Abberant right subclavian artery (ARSA) originates form aortic arch as the most distal branch. View Figure 2
Congenital aortic arch anomalies are mostly diagnosed sporadically, mostly during routine radiological diagnostics, due to its asymptomaticity [2,3]. If during coronary angiography, guiding wires repeatedly enter directly into the descending aorta when using right transradial access, one needs to think about ARSA and it should be excluded. According to the literature, transfemoral approach is used in 69%, and transradial in 31%, out of which left slightly more the right (83% vs. 17%) with conversion rate of 10% to transfemoral approach in settings of acute ST-elevation myocardial infarction [10]. Performing PCI in patients with ARSA is complicated and often requires multiple wires and catheters.
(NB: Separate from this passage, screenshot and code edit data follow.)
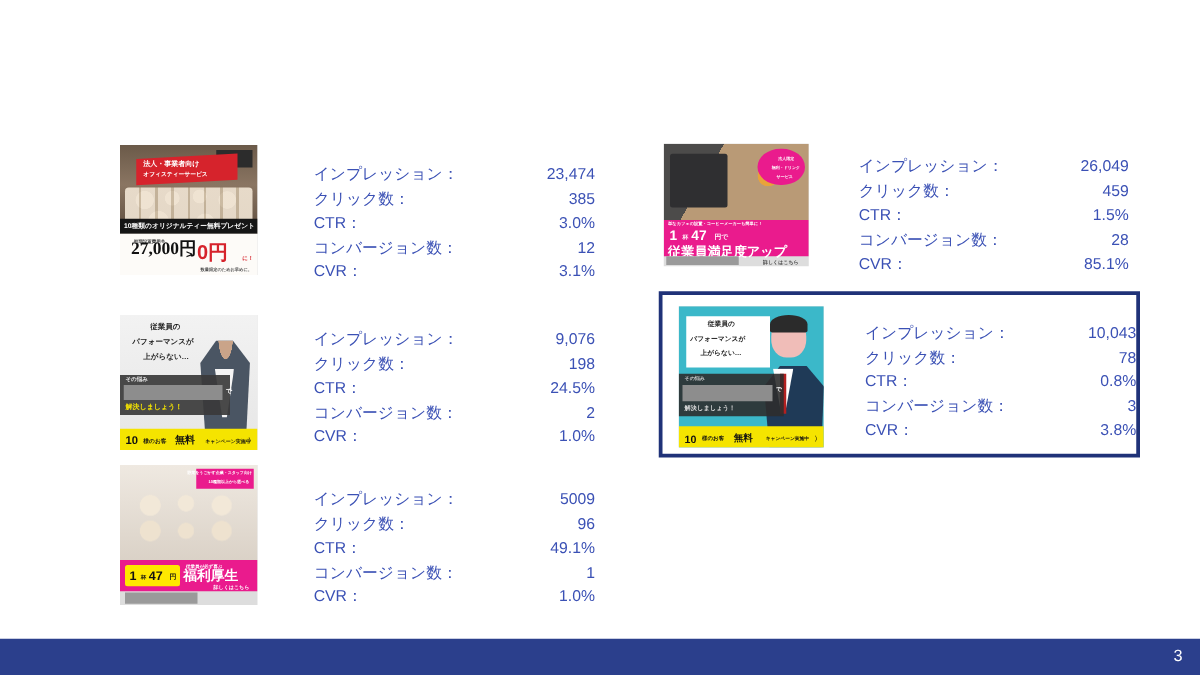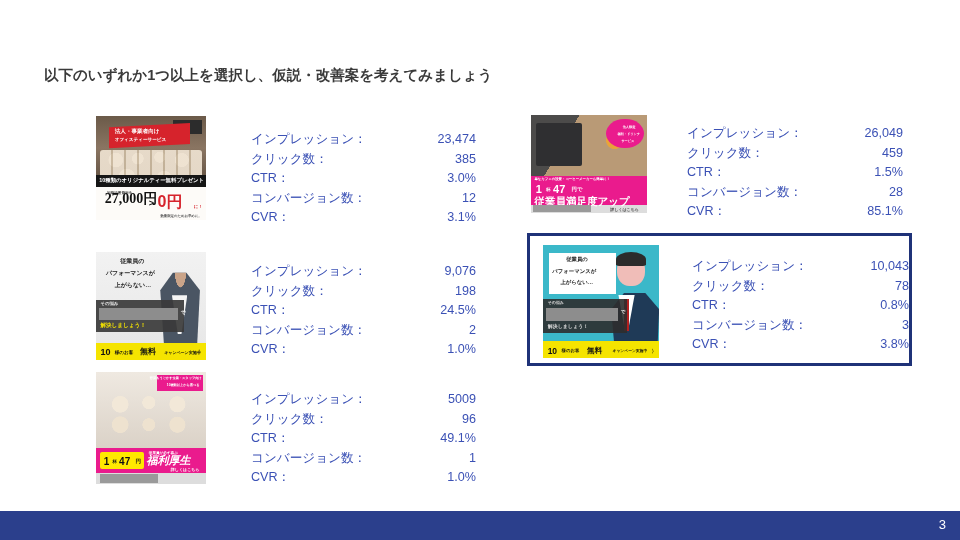--- a/index.html
+++ b/index.html
@@ -168,21 +168,20 @@
   .bE-whitebox { position:absolute; left:5%; top:7%; width:58%; height:36%; background:#ffffff; }
   .bE-darkband { position:absolute; left:0; top:48%; width:72%; height:30%; background:#2d2d2d; opacity:.9; }
   .bE-greybar { position:absolute; left:3%; top:56%; width:62%; height:11%; background:#8d8d8d; }
   .bE-yellow { position:absolute; left:0; bottom:0; width:100%; height:15%; background:#f5e400; }
 </style>
 </head>
 <body>
 
 <div id="slide">
 
-  <div id="page-subtitle">以下のいずれか1つ以上を選択し、仮説・改善案を考えてみましょう</div>
 
   <div class="card" style="left:96px; top:116px; width:380px; height:110px;">
     <div class="thumb" style="width:110px; height:104px;">
       <div class="bn">
         <div class="bA-photo"></div>
         <div class="bA-jars"></div>
         <div class="bA-darkbox"></div>
         <div class="bA-ribbon"></div>
         <div class="txt" style="left:17%; top:12%; color:#fff; font-size:5.6px;">法人・事業者向け</div>
         <div class="txt" style="left:17%; top:20%; color:#fff; font-size:4.6px;">オフィスティーサービス</div>
@@ -275,21 +274,21 @@
         <div class="bC-pinkbadge"></div>
         <div class="txt" style="right:4%; top:4%; color:#fff; font-size:3.2px;">野菜をうごかす企業・スタッフ向け</div>
         <div class="txt" style="right:6%; top:9.5%; color:#fff; font-size:3.2px;">10種類以上から選べる</div>
         <div class="bC-pinkbar"></div>
         <div class="bC-yellowbox"></div>
         <div class="txt" style="left:7%; bottom:15%; color:#111; font-size:10px;">1</div>
         <div class="txt" style="left:15%; bottom:18%; color:#111; font-size:4.4px;">杯</div>
         <div class="txt" style="left:21%; bottom:15%; color:#111; font-size:10px;">47</div>
         <div class="txt" style="left:36%; bottom:17%; color:#111; font-size:5.5px;">円</div>
         <div class="txt" style="left:48%; bottom:26%; color:#fff; font-size:3.6px;">従業員が必ず喜ぶ</div>
-        <div class="txt" style="left:46%; bottom:14%; color:#fff; font-size:11px;font-style:italic;">福利厚生</div>
+        <div class="txt" style="left:46%; bottom:14%; color:#fff; font-size:11px;">福利厚生</div>
         <div class="txt" style="right:6%; bottom:10.5%; color:#fff; font-size:4px;">詳しくはこちら</div>
         <div class="bC-grey"></div>
       </div>
     </div>
     <div class="metrics" style="margin-left:45px; margin-top:18px;">
       <div class="metric-row">
         <span class="metric-label">インプレッション：</span>
         <span class="metric-value">5009</span>
       </div>
       <div class="metric-row">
In this settings the success rate of transradial approach is low (60%), so switching to transfemoral access is recommended [4]. Also, during maneuvering with guidewires and catheters there is certain risk of aortic dissection or rupture due to unfavourable angle between ARSA and aortic arch [11]. Treatment of such complication, as well as Kommerell diverticulum, often require hybrid procedures [12]. Limited data suggest that these procedures are relatively safe and effective with good short-term outcome [12].
In the reported case patient had no palpable left radial artery after performing primary PCI using left transradial access and clinical evidence of lower limb peripheral artery disease which was expected due to long-time type 2 diabetes mellitus. Due to mentioned, despite procedure success being lower and complication rate being greater [4,11], we continued the procedure without switching to transfemoral access. This was performed by the experienced interventional cardiologist in the high-volume PCI centre dedicated to transradial access. Usage of radiographic contrast was greater, however nearly as reported in the PCI of bifurcation lesions [9,13]. There are only two cases of complex PCIs using transradial access through ARSA described in the literature, one including primary PCI of right internal mammary artery graft originating from ARSA [9,13]. However, to the authors best knowledge, this is the first case of PCI of the bifurcation stenosis (Medina 1,0,1) using specific and technically complex culotte stenting via the ARSA.
In conclusion, the existence of ARSA makes coronary angiography and PCI using right transradial access more difficult and demanding procedure with success being lower and complication rate being greater. Although PCI of the bifurcation stenosis using culotte stenting technique is complex, the possibility of performing it through ARSA could be considered in high-volume PCI centres dedicated to transradial access.
The authors report no conflict of interest. There was no grant support.